Artificial Creative Intelligence (Creative AI)
I currently direct the ACIDS (Artificial Creative Intelligence and Data Science) group at IRCAM, where we seek to model musical creativity through variational learning approaches. Our major object of study lies in the properties and perception of both musical orchestration and musical co-improvisation. Orchestration is the subtle art of writing musical pieces for orchestra, by combining the spectral properties of each instrument to achieve a particular sonic goal. In this context, the multivariate analysis of temporal processes is required given the inherent multidimensional nature of instrumental mixtures. Furthermore, time series need to be scrutinized at variable time scales (termed here granularities) as a wealth of time scales co-exist in music (from the identity of single notes up to the structure of entire pieces). Furthermore, orchestration lies at the exact intersection between the symbol (musical writing) and signal (audio recording) representations.

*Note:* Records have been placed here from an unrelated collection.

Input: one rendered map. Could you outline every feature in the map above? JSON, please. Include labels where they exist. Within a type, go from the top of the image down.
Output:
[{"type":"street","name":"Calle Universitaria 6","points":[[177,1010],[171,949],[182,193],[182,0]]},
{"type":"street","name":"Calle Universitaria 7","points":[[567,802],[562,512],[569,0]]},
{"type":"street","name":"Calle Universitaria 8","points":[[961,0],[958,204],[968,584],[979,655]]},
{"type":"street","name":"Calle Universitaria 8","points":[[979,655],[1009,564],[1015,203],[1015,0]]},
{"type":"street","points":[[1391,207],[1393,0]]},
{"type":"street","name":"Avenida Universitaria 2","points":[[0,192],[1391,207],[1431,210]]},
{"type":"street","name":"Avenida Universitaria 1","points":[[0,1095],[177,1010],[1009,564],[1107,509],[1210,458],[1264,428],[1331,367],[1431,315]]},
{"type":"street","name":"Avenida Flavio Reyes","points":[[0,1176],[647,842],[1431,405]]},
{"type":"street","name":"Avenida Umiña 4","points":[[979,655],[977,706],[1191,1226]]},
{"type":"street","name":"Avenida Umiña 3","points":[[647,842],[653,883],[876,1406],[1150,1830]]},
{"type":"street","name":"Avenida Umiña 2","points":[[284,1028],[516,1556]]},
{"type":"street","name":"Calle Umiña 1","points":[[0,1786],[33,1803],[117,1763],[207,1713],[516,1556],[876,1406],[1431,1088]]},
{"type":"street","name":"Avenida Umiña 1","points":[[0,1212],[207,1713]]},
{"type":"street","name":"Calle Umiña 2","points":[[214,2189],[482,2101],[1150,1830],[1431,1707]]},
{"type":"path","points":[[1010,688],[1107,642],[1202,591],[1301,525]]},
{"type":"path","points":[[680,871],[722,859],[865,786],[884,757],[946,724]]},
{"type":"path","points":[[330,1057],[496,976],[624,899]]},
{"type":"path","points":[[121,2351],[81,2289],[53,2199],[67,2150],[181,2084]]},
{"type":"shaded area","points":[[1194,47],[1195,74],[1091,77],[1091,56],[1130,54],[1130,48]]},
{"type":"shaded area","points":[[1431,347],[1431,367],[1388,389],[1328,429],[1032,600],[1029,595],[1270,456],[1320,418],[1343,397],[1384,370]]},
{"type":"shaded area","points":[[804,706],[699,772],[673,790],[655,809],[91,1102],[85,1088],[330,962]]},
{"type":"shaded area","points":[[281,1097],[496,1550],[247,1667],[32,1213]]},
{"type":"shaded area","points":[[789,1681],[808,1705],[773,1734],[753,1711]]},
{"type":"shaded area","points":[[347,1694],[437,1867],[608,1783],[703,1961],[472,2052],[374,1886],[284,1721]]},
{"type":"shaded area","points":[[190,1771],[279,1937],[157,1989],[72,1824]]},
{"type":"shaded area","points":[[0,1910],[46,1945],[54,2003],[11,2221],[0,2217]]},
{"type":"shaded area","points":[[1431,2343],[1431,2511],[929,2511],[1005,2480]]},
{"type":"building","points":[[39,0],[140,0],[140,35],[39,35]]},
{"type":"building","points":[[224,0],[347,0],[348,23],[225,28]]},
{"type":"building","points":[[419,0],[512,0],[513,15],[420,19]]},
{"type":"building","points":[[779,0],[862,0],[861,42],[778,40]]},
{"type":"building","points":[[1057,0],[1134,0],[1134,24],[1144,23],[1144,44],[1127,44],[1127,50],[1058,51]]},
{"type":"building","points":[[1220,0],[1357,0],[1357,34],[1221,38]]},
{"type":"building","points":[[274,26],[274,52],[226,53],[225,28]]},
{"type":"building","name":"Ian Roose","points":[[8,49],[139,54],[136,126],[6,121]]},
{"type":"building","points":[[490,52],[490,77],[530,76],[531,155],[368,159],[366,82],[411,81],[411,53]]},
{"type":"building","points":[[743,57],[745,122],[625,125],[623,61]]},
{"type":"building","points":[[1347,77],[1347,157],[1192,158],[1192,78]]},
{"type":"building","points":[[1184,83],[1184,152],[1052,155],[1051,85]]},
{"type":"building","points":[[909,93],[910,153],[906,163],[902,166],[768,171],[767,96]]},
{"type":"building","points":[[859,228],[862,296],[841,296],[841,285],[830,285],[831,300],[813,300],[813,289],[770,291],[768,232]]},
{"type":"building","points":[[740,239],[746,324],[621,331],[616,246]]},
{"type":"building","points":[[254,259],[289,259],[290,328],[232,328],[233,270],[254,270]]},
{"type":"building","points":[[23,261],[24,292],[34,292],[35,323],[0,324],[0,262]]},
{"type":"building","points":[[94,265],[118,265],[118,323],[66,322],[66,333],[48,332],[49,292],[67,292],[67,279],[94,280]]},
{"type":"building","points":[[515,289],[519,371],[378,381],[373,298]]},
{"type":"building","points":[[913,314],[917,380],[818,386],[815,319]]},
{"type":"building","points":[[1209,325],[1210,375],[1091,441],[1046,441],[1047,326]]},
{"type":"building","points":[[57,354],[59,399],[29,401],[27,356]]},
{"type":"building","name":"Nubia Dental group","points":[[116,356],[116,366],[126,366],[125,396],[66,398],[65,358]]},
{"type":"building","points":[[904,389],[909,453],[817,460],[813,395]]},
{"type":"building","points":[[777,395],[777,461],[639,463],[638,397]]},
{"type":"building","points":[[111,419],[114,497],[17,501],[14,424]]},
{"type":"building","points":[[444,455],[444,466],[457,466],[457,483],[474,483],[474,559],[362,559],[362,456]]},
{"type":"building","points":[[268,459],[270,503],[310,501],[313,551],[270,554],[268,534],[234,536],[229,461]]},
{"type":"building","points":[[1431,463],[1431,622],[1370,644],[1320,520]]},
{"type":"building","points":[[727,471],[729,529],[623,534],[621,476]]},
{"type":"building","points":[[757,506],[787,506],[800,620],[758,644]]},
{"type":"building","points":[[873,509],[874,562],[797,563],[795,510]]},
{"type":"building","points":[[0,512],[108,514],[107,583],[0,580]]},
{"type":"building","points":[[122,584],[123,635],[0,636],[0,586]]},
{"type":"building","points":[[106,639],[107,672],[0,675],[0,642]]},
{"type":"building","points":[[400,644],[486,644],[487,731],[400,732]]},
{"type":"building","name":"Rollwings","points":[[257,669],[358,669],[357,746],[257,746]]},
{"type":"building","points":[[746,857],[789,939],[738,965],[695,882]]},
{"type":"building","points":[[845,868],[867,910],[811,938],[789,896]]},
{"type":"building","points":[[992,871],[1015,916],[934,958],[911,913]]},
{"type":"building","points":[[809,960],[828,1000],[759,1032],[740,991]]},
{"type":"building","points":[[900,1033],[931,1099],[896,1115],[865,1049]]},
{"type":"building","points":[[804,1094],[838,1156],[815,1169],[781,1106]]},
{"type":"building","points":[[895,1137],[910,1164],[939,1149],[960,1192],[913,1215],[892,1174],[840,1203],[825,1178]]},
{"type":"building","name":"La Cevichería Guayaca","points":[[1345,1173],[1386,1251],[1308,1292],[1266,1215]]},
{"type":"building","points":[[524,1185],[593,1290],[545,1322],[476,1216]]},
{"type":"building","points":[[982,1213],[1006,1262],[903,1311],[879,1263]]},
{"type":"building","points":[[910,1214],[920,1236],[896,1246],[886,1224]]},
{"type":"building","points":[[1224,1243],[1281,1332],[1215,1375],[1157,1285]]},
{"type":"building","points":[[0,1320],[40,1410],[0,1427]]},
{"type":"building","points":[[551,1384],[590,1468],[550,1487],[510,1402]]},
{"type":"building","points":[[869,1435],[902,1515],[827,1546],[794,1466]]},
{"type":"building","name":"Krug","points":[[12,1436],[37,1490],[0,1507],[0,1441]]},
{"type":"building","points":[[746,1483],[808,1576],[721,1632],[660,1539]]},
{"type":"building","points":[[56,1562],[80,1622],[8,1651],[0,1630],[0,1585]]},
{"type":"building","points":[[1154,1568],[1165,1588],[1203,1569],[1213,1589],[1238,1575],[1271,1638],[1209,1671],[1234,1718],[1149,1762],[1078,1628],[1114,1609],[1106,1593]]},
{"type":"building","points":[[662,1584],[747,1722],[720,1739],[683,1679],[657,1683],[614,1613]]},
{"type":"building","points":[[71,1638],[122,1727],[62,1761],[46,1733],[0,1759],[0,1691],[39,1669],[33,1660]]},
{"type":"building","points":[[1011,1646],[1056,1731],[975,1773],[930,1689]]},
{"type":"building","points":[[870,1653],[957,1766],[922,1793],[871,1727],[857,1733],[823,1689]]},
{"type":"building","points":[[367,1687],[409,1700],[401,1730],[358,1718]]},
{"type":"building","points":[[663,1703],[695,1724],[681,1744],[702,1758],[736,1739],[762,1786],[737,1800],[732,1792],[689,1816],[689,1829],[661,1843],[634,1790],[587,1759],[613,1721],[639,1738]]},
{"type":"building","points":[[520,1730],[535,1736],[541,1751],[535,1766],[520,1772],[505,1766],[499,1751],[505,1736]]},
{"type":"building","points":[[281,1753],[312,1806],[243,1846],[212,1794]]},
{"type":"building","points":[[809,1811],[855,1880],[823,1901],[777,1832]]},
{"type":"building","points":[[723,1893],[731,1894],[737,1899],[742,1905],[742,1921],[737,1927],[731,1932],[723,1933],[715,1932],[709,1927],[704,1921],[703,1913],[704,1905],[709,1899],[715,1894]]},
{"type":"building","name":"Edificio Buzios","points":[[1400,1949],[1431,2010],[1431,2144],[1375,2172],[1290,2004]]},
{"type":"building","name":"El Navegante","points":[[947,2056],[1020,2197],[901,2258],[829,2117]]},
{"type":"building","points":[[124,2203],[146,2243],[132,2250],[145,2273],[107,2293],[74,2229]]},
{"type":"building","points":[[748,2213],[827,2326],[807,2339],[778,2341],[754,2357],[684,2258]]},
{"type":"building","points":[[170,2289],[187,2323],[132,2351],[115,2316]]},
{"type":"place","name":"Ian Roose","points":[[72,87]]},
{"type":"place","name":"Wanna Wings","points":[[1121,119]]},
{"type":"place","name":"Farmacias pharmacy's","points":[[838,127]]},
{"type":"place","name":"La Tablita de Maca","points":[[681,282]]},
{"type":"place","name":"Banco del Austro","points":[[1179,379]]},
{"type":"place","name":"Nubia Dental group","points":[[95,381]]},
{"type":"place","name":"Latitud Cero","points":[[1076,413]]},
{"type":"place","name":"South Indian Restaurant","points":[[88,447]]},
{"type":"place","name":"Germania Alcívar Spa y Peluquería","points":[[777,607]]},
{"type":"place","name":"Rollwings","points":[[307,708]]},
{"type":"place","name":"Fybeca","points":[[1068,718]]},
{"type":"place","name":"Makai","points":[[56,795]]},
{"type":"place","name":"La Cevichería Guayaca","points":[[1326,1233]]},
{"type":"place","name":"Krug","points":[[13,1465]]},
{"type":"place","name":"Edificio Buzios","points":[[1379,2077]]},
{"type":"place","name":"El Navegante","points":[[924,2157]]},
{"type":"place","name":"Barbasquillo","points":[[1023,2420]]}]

We developped multiple state-of-art creative applications done in the past years, and focus on various applications of the variational learning framework to disentangle factors of audio variation. Several recent papers produced by our team, allow to regularize the topology of the latent space based on perceptual criteria, working with both audio waveforms and spectral transforms and performing timbre style transfer between instruments. The development of these approaches as creative tools allow to increase musical creativity in contemporary music and were used in recent pieces played at renowned venues.
Orchestration is the subtle art of mixing instrumental properties. Among all techniques of musical composition, it has always remained an empirical activity. Our approach is intended to search for sound combinations within instrument sample databases that best match a target timbre defined by the composer. We propose an original approach for the discovery of relevant sound combinations, in which we explicitly address combinatorial issues and tackle the problem of temporal descriptors evolution.
We present here an innovative problem that can be casted into a new approach merging multiobjective optimization and time series matching algorithms, called MultiObjective Time Series (MOTS) matching. We formally state this novel problem that could lead to a whole range of applications in several fields of research and report an efficient implementation. This approach allowed in the scope of sound samples querying to cope with the multidimensional nature of timbre perception and also to obtain a whole set of efficient solutions.
Seeking sound samples in a massive database can be a very tedious and painstaking task. Even when meta-informations are available, querying results may remain far from the mental representation expected by the user. We worked on the development of the first intelligent sound sample database. We propose a scheme where sounds can be retrieved by simply drawing the temporal shape of spectral descriptors. Then we addressed two completely novel ways of intuitive querying. First, by optimizing simultaneously multiple temporal shapes of descriptors with //MultiObjective Spectral Evolution Query// (MOSEQ). Second by performing a vocal imitation of the sound sample with //Query by Vocal Imitation// (QVI).
The study of biological diversity through analysis of the DNA sequences found in the environment. We rely on billion-sized datasets of genetic sequences obtained from Next-Generation Sequencing (NGS) to monitor environmental impacts. This work is led with the Department of Genetics and Evolution at the University of Geneva, Switzerland.